A while back, Sunday, December 3rd, 2017, to be exact, I was looking through The New York Times Book Review section when I came across playwright Alan Bennett’s new book called “Keeping On Keeping On.” It was a mildly interesting review of his diary (ODD SPOILER ALERT: he once shared the same doctor as Sylvia Plath) until I got to this: “He’s so upset at what the Richard III Society has done to an old church that he rips down their banner and ‘would have burned it, had I had a match.'” Brow knitted, I wondered: what have those wild-eyed, tweedy academic types been up to this time??
Well, a brief Google search provided a hint in yet another book review, this time from the London Review of Books. In published excerpts from 2014, Bennett dismisses the significance of finding Richard the Third’s remains although admitting that the reconstructed head looks astonishingly like his famed portrait. Comparing Ricardians to those who believe Edward DeVere was a genius while William Shakespeare nothing more than the dim-bulb son of a rural glove-maker, he goes on to say this:
“Just east of Leeds and not far from Towton and its bloody battlefield is Lead Church, a medieval cell of a chapel which possibly served as a refuge or a dressing station after the battle in 1461. I have known the chapel since I was a boy when I used to go out there on my bike. It stands in the middle of a field, the grass grazed by sheep right up to the south door and has latterly been in the care of the Churches Conservation Trust. It was untouched as late as 2000 when it figured in an article I wrote for The World of Interiors.
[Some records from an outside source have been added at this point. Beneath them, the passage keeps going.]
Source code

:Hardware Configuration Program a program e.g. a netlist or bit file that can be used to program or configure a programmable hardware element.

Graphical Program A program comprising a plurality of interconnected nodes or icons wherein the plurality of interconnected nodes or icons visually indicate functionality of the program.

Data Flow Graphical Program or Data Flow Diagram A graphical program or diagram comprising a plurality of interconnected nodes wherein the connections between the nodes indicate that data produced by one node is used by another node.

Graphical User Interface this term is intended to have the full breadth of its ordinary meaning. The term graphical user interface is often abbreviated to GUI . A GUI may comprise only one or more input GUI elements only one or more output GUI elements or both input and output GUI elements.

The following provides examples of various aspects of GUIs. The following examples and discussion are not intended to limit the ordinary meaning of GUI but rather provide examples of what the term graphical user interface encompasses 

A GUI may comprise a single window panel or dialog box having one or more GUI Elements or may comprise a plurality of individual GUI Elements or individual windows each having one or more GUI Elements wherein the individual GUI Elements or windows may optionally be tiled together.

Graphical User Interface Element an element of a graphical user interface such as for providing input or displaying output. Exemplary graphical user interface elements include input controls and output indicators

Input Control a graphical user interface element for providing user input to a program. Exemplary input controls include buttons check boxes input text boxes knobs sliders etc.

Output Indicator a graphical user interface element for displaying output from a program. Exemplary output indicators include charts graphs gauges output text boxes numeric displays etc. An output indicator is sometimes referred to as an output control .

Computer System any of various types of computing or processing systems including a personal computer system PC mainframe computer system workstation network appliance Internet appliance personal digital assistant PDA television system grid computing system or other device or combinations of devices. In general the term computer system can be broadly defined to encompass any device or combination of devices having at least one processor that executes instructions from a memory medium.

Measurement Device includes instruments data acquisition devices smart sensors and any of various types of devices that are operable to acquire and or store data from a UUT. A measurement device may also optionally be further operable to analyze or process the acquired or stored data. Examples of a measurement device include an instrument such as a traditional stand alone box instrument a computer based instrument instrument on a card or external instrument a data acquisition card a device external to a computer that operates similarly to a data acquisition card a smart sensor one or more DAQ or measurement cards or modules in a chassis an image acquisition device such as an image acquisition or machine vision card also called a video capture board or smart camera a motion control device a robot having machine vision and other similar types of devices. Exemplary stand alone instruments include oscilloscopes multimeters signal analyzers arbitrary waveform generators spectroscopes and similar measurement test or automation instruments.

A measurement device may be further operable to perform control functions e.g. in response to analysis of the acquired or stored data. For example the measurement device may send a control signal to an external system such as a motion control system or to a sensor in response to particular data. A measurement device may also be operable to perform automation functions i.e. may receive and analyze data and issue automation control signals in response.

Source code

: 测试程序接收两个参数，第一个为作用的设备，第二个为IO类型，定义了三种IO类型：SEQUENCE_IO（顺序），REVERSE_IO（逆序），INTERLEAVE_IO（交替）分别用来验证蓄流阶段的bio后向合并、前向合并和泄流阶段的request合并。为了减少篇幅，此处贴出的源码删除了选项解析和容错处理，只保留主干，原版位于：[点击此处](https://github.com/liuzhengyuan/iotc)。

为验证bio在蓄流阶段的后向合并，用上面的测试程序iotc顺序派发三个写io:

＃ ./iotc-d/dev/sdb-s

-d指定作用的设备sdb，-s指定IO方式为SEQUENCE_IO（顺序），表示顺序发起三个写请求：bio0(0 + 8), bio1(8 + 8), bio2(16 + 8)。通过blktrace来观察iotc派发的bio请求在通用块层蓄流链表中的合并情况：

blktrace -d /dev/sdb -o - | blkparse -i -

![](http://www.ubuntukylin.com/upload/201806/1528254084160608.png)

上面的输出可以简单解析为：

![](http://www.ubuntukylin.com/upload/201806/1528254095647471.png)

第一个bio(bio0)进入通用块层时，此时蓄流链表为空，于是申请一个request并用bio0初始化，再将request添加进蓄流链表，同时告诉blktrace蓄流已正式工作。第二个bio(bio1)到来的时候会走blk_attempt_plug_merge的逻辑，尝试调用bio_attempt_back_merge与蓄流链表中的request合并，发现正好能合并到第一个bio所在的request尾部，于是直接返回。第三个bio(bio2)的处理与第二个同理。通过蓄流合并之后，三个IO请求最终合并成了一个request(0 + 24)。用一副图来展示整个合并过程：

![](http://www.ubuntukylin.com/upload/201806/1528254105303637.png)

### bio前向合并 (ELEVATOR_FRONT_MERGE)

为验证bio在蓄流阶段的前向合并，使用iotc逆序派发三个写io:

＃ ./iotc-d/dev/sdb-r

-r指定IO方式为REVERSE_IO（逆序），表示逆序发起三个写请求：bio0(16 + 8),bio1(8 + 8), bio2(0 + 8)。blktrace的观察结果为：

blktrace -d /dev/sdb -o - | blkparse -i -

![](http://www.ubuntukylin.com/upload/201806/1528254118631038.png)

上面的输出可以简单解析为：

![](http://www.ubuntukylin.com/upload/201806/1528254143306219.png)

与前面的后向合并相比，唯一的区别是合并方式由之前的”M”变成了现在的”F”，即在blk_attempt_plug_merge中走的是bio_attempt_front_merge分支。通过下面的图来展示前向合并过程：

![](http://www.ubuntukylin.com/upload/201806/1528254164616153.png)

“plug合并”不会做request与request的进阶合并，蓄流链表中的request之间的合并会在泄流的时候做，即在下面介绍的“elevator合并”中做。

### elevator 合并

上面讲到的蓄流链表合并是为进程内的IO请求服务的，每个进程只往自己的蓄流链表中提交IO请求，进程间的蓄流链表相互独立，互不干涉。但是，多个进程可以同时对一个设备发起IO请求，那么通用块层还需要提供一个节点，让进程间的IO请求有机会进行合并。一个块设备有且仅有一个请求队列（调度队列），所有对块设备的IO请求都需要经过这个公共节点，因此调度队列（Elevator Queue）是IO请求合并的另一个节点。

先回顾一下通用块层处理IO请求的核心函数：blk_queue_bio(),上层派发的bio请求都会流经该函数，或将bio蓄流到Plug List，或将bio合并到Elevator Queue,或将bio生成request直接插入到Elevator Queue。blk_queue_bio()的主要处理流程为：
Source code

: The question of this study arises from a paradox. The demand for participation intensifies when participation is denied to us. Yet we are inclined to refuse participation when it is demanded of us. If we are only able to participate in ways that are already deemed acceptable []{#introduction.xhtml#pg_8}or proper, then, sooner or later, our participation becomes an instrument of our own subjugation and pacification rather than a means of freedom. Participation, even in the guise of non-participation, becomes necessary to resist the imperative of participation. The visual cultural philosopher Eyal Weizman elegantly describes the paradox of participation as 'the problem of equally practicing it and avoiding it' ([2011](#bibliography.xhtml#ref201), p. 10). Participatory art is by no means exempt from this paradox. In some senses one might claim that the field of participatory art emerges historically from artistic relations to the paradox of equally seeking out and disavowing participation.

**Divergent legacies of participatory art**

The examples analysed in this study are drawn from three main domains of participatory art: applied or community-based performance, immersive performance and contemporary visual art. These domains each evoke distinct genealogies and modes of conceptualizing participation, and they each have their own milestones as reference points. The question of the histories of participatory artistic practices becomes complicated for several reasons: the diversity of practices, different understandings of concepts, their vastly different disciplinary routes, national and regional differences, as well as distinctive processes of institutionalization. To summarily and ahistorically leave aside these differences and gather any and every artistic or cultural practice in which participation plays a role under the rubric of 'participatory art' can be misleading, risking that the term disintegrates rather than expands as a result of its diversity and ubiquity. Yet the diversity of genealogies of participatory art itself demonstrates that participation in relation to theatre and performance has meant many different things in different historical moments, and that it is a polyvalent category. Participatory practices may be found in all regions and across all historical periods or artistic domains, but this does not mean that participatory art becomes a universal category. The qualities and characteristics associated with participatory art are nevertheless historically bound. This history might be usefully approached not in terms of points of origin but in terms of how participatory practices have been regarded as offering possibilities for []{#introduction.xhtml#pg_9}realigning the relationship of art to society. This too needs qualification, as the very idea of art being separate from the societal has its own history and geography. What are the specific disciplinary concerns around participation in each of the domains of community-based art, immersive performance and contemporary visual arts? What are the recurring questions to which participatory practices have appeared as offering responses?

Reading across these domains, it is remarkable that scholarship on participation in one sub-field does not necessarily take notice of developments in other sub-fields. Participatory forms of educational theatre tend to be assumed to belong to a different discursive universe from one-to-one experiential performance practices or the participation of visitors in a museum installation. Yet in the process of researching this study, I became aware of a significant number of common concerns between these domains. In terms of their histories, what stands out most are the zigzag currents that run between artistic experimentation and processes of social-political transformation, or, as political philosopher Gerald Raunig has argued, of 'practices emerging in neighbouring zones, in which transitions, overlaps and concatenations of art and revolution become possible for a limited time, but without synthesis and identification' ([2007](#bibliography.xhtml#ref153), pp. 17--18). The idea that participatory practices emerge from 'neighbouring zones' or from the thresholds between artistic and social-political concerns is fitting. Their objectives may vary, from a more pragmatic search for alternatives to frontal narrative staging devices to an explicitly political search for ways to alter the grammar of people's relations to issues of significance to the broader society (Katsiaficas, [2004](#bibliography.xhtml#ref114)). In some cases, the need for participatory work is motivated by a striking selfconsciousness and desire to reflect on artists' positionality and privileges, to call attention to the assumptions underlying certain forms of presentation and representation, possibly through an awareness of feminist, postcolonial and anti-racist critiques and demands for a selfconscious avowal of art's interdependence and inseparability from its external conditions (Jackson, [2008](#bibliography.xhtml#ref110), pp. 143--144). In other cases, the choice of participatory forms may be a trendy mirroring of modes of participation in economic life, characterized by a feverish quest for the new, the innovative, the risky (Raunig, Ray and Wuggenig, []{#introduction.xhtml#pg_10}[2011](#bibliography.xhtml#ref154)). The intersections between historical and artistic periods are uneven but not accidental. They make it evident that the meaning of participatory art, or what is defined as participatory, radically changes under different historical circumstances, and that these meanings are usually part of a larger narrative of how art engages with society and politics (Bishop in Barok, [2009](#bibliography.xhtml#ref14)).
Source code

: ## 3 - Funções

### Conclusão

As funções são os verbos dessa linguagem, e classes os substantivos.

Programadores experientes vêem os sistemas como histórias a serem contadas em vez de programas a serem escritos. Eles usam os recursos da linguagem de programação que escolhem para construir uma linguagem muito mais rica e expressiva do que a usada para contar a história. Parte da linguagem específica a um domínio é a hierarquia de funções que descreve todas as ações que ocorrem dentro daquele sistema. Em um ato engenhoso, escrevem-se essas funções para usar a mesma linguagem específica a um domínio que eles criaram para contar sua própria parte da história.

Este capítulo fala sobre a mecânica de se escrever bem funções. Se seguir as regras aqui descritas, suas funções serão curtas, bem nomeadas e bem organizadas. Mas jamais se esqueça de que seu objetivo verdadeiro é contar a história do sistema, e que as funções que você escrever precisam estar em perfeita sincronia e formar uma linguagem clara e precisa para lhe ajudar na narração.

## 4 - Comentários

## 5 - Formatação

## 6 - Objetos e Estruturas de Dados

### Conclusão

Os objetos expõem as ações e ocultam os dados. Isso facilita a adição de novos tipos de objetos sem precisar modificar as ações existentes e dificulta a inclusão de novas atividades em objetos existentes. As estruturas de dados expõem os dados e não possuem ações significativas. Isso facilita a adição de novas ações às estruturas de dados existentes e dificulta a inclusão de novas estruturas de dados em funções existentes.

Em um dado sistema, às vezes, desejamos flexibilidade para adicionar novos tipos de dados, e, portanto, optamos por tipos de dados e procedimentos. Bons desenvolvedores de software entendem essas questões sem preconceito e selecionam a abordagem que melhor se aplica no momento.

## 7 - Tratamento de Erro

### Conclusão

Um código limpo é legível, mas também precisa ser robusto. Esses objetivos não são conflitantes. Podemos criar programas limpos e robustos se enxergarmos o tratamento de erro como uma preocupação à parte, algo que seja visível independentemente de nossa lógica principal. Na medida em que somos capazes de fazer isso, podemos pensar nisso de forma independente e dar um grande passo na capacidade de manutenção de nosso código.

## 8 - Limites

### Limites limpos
However, calling there a few years ago we found that the grass outside the south door had been replaced or supplemented by a patio not even in York stone but in some fake composition. Inside, draped in front of the altar was a gaudy banner advertising the Richard III Society. This I rolled up and had I had the means would have destroyed. I wrote to the CCT, who generally do a decent job but was told the patio had been there for many years. It hadn’t and I suspect the culprits were the Richard III Society, who see the church as a Yorkist site…”
According to Mr. Bennett, not only have Ricardians managed to rehabilitate the name of the last Yorkist king but apparently have gone into the concrete, paving and masonry business! Of course, he offers no proof that the Society had anything to do with building a bad-taste deck on the back of a medieval church but when it comes to the world of denialists, I suppose any insult will do.* Luckily for them, while we Ricardian hard hats may be expert at mixing concrete along with our metaphors, we no longer prepare “Chicago overcoats” or cement shoes for those who have differing opinions…
*The website of St. Mary Lead reports only that it received a grant from The Richard the Third Society for renovations. It says nothing about the Society directing or instructing or approving the work.